#### WHAT YOU WILL DO:
Give back word for word every line from the one that includes "left knee: (72, 174)" through the last line of the listing, and nothing besides.

----

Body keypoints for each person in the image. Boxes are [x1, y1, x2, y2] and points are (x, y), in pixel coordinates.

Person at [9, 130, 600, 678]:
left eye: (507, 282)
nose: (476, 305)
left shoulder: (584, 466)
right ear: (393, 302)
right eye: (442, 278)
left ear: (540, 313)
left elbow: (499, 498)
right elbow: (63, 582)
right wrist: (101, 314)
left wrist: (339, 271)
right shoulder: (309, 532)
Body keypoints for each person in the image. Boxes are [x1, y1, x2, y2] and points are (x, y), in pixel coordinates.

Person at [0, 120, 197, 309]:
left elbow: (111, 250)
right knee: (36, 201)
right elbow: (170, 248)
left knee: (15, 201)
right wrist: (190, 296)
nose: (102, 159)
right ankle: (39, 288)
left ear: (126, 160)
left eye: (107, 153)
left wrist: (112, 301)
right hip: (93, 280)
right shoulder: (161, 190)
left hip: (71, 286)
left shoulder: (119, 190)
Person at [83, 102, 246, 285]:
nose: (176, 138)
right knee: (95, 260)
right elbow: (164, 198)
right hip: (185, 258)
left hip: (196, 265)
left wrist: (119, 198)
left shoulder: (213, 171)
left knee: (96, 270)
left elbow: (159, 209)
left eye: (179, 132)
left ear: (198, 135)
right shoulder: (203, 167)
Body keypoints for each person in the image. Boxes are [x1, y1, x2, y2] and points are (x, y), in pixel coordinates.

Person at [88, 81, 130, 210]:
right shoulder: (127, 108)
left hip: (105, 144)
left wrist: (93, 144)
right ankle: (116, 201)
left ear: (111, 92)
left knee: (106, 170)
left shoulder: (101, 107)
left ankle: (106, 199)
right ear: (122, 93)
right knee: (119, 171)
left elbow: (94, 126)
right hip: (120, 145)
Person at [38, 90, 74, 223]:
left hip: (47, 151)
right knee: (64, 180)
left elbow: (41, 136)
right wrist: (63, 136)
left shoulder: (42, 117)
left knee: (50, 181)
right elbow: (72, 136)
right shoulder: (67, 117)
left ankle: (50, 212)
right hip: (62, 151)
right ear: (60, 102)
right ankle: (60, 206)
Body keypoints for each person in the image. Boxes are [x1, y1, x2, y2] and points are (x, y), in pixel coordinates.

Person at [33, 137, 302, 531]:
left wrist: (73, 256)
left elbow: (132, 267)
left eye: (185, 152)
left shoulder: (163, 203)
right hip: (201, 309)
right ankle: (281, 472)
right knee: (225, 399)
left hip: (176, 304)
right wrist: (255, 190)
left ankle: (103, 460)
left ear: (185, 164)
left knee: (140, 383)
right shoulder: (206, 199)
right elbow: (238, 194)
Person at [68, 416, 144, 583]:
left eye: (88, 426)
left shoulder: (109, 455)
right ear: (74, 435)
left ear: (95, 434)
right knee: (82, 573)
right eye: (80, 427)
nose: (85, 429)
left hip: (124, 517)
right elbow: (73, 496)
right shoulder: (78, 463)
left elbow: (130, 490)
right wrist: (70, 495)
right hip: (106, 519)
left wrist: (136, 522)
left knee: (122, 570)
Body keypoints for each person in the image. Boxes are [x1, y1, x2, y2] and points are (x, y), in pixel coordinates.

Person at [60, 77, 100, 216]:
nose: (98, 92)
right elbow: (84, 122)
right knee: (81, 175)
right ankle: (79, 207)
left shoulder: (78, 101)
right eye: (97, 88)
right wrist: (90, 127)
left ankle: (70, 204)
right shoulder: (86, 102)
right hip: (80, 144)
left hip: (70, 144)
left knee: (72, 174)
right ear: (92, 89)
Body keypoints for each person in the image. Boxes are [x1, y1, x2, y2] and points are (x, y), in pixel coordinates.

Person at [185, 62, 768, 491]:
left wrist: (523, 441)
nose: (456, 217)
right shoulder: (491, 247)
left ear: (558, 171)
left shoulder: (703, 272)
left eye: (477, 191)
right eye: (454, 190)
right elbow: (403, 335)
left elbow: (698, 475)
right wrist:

----

#### PROBLEM SOLUTION:
left knee: (72, 174)
right ear: (92, 89)
Body keypoints for each person in the image. Boxes are [x1, y1, x2, y2] and points are (x, y), in pixel coordinates.

Person at [185, 62, 768, 491]:
left wrist: (523, 441)
nose: (456, 217)
right shoulder: (491, 247)
left ear: (558, 171)
left shoulder: (703, 272)
left eye: (477, 191)
right eye: (454, 190)
right elbow: (403, 335)
left elbow: (698, 475)
right wrist:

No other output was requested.